Zitierlink: https://hdl.handle.net/11858/00-001M-0000-002B-919B-3
Zusammenfassung
Little is known about the interplay between pathophysiological processes of allergy and infection, particularly with respect to mast cell (MC)-mediated responses. The presence and recognition of pathogen-associated molecular patterns (PAMPs) might have broad impact on the development and severity of diseases. In this study, we assessed the influence of toll-like receptor 2 (TLR 2)-dependent synthetic analogs of bacterial lipopeptides (LPs), Pam3CSK4 and MALP-2, on Ag (DNP-HSA)-triggered responses in bone marrow-derived MCs (BMMCs). Both LPs strongly synergized with sub-optimal amounts of Ag in the stimulation of cytokine release. Intriguingly, Pam3CSK4, but not MALP-2 suppressed Ag-induced degranulation of BMMCs (together with early tyrosine phosphorylation and calcium mobilization) in a TLR2-independent manner.

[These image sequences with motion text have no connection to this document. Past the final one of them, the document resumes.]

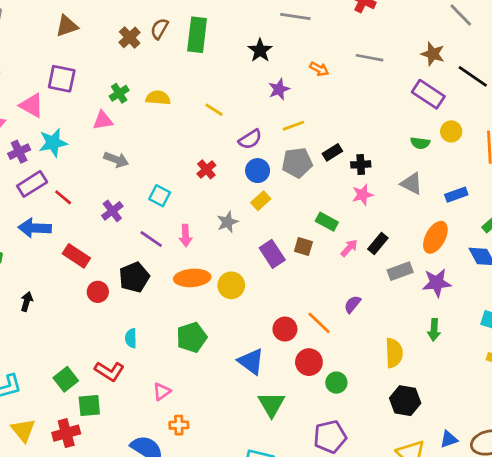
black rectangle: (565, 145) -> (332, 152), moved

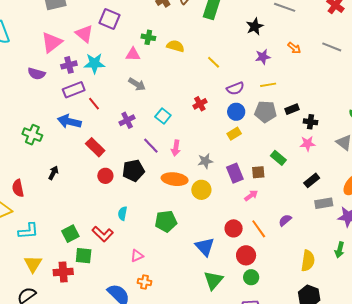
green cross: (119, 93) -> (148, 37), turned 32
gray star: (227, 222) -> (205, 161), moved
brown square: (303, 247) -> (258, 172), turned -32
pink arrow: (349, 248) -> (251, 196), moved
green circle: (336, 383) -> (251, 277), moved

Further analysis revealed that Pam3CSK4, most probably by electrostatic forces, reduced the level of active DNP-HSA and that this, in turn, was responsible for the suppression of Ag-induced degranulation. Thus, our work demonstrates that LPs can synergize with IgE + Ag in stimulating the production of IL-6 by BMMCs. As well, our findings with Pam3CSK4 indicate that one must be cautious when interpretating results obtained with "model" substances and the combination of ligands must be carefully chosen when functional interactions between the high-affinity receptor for IgE (FcεR1) and TLR2 are examined.